Fix, Create, Save, Think

In a stack of papers called Instruction.

  • Jul
  • 17
  • 2008

Use this summer to fix things. That handout full of typos? That paper you typed up last year that uses a semicolon instead of a colon? That lesson plan that started strong and ended with a fizzle? Fix them.

That handout you wished you’d given before your lecture? That killer video/audio/comic intro to the first unit of study? Create them.

Those sample assignments you wished you could have given to the students as examples of what you want? Those horrible final projects turned in? Save them.

The reason that looking at something 200 years old is important? Your pat answer for why students are doing this assignment? Think of them. Then be sure you live up to them.

While you’re at it, look through your gradebook from last year. The work you scratched your head at what it was to assess? Throw it away. The homework you never graded? Don’t assign it again. The assignment titles that don’t make any sense to you now? Find a better way.

Step up and bring your best to the game. Get rid of typos as soon as you see them, even if that means typing out the entire page yourself. Redesign the handout so it makes more sense. Give students room for what you know they need room (notes, answers, etc.). Get rid of meaningless filler in favor of activities that sharpen skills you need sharpened.

So fix, create, save, and think about your classroom this summer. There’s still time to do plenty of planning. But get ready to put plans into action.

P.S. What if a new school model had the kids in the same room all day and the teachers moved? Then the classroom space wouldn’t be art or science or foreign language, it would be a space for learning.

4 comments

1. Elona Hartjes says:

[7/23/2008 - 5:14 pm]

I thought of the idea about the teachers moving instead of the kids, but then what do you do about equipment in the science lab or art room. I guess there could be some type of partial rotation. I don’t understand why having students rotate means that the classroom wouldn’t be for learning. could you expand on that please.

2. Todd says:

[7/23/2008 - 9:57 pm]

I’m suggesting that our classrooms are often seen as an English, math, or history area — that our rooms often reflect only a single subject as far as students see things. Sure, it’s about learning the subject, but it’s about that one subject first and foremost. “This is my art room and over there is my music room.” Teachers rotating instead of students might encourage a shift in the way students consider the classroom space, that this is the room they come to for learning in general, not just for one specific subject area.

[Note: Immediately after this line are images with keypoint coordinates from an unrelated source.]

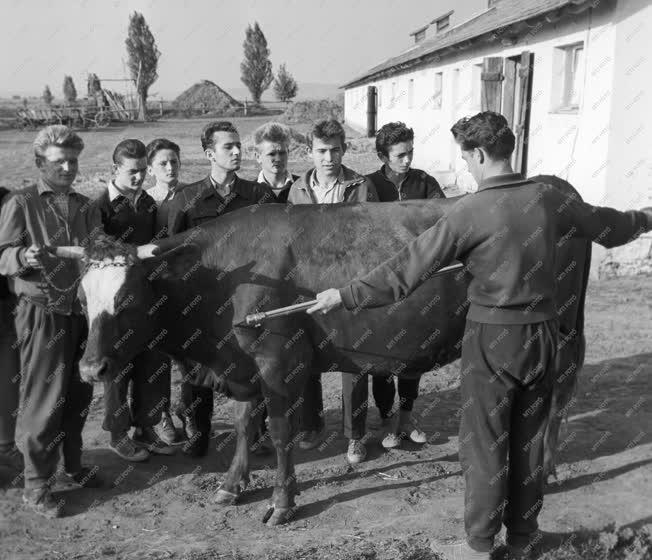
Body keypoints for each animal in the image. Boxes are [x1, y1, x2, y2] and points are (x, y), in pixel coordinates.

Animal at [56, 176, 592, 524]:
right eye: (82, 299)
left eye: (127, 299)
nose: (91, 367)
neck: (226, 277)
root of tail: (553, 187)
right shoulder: (245, 364)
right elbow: (247, 424)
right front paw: (232, 485)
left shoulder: (276, 360)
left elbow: (278, 429)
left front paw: (281, 502)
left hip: (563, 329)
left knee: (559, 395)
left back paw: (547, 469)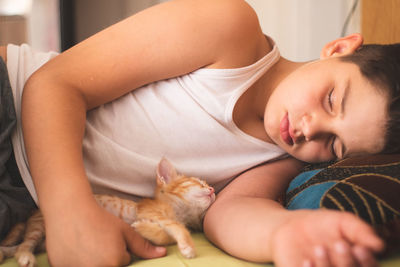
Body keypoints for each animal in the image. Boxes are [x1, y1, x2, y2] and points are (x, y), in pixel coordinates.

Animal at [0, 159, 216, 266]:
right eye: (199, 183)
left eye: (207, 184)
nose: (213, 190)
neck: (178, 210)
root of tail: (30, 216)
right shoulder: (150, 211)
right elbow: (174, 227)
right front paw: (188, 245)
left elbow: (165, 235)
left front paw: (144, 230)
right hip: (38, 228)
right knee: (24, 245)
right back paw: (25, 257)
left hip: (42, 241)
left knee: (18, 246)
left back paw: (6, 252)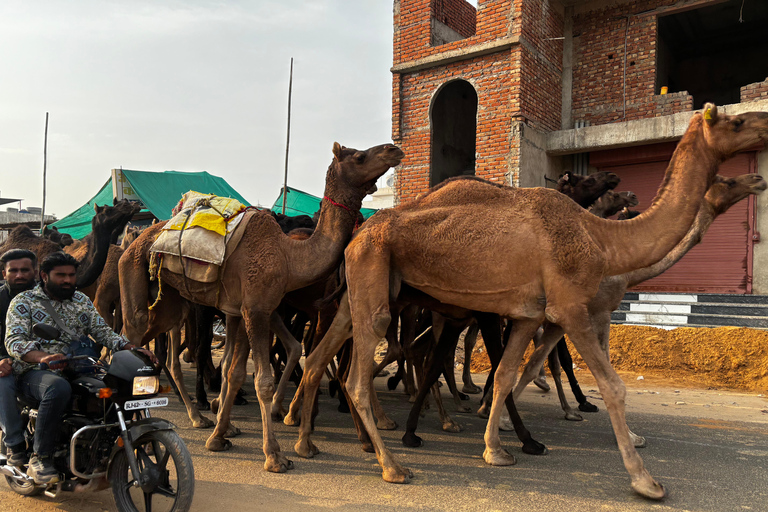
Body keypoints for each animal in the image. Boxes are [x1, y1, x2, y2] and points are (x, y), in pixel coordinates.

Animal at [119, 141, 402, 472]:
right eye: (359, 156)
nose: (394, 149)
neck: (290, 256)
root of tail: (135, 238)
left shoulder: (242, 310)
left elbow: (234, 372)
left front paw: (219, 436)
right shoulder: (257, 310)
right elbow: (263, 381)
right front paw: (274, 455)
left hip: (169, 305)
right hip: (134, 279)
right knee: (129, 337)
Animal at [340, 102, 768, 498]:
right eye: (736, 122)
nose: (758, 177)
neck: (603, 239)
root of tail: (359, 233)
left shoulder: (530, 315)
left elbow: (507, 374)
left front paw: (497, 448)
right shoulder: (572, 308)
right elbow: (612, 385)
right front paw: (645, 480)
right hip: (375, 274)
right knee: (361, 375)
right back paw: (393, 464)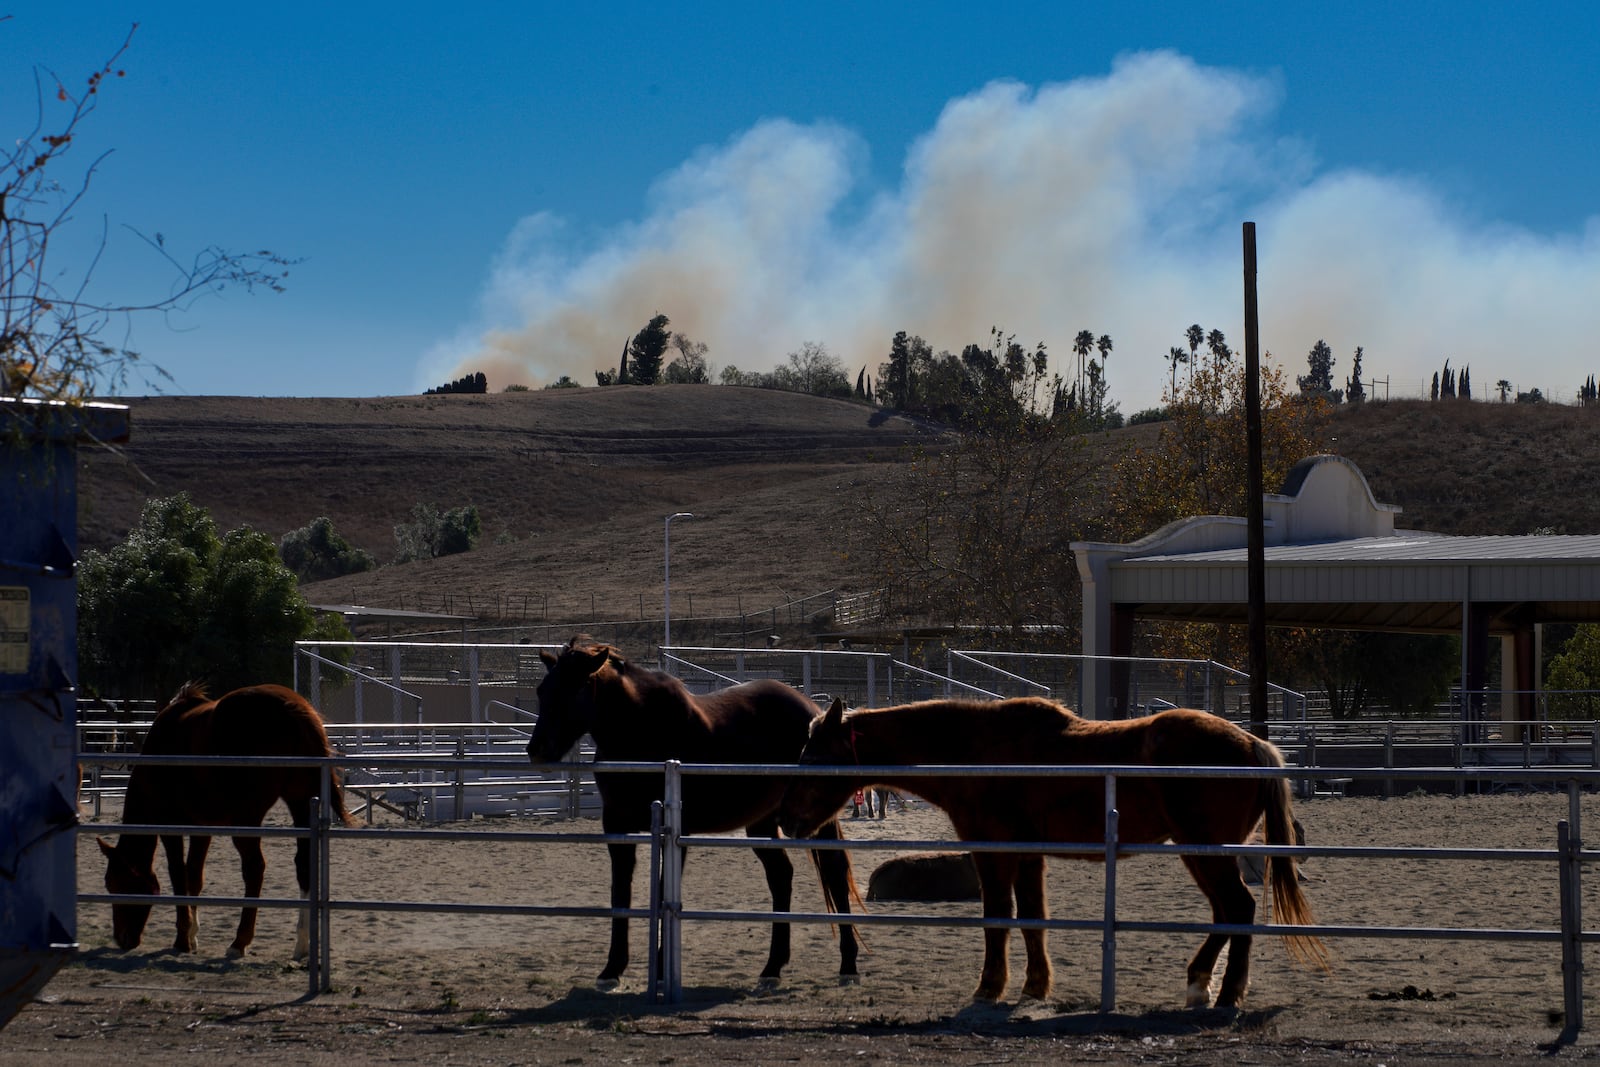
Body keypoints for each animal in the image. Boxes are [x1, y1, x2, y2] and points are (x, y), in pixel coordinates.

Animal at [99, 684, 353, 959]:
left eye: (114, 883)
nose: (122, 939)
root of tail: (294, 709)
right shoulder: (202, 828)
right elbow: (194, 876)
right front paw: (193, 935)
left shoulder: (169, 827)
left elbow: (178, 874)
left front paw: (182, 939)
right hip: (300, 803)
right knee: (303, 865)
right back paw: (302, 944)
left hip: (247, 818)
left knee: (254, 869)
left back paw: (239, 942)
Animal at [528, 633, 864, 991]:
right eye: (542, 690)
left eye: (574, 688)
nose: (537, 750)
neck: (641, 730)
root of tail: (815, 712)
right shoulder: (616, 827)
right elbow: (620, 894)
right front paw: (612, 969)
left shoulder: (677, 830)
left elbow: (664, 891)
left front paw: (661, 969)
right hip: (761, 822)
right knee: (781, 876)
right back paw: (772, 967)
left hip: (817, 817)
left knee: (834, 871)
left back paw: (847, 964)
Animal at [774, 697, 1324, 1017]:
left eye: (812, 756)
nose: (786, 819)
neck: (980, 750)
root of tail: (1252, 744)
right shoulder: (1027, 855)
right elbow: (1033, 919)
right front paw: (1036, 987)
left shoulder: (994, 852)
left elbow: (999, 918)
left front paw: (990, 987)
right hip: (1204, 855)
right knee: (1227, 913)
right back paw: (1201, 985)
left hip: (1207, 854)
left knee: (1239, 909)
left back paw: (1225, 994)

Partial rotation or maybe room to store the things that are needed for other subject areas, there are plenty of ways to solve that issue. I’m just curious if it’s even an idea that could have an impact. The system needs to change because the world certainly has; schools haven’t kept up with societal, cultural, technological, or economic shifts. The core ideas of the way schools work, even pragmatic things like where the classes take place, need to be adjusted.

3. Pokankuni says:

[8/13/2008 - 8:33 am]

In Italy ALL schools – intermediate and secondary – work that way: all class groups have their own class room, and teachers move from a room to another every 50 minutes. So here you have experience from a whole nation and a couple of centuries. The majority of my colleagues find the system satisfactory, but I suspect that it’s because they never experienced or even thought of the alternative. The main reason why we use it is economy – you need less rooms if you use one for every group instead of every teacher.
I’m a teacher in secondary schools, and I think that the italian system is worse than yours.
Except for few lucky exceptions, students don’t feel their room as a learning place, but rather, as a prison. Imagine 20-30 teenagers sitting in the same room, same desk, every day, 6 days a week, from 8:00AM to 1:30 or 2:30, even 3:00PM. One or two breaks only are formally authorised, lasting 10 mins each. Many more take place, without permission, but obviously tolerated.
The biggest disadvantage is the fact that every teacher has to carry her equipment, books, registers, etc. from a classroom to another. Foreign language teachers carry their cd players and dictionaries, geography and history teachers wish they had maps on the wall instead of photos of singers, actors and top models; science teachers like me only have labs in best schools: in most schools they cannot run experiments or use a microscope… I draw on the board, write and draw all the time like mad… Usually there is one tv set only, in the whole school, and a “pc room” used exclusively by IT teachers: other subjects teachers must do without computers, or engage in exhausting negotiations to be able to use them with their classes once or twice.
Sorry for the looong comment – it burst out of my heart, you see..

4. Todd says:

[8/13/2008 - 5:38 pm]

Yeah, good point Pokankuni. That last idea, though, just popped out to me as I was publishing this. It’s funny that the only comments here reflect on a brief footnote when the main idea of the piece is something else entirely. I’ll be more cautious in my post scripts in the future.

And no problem about a long comment. I write long entries too, so it’s only fair I give you space, too. Write as much as you like.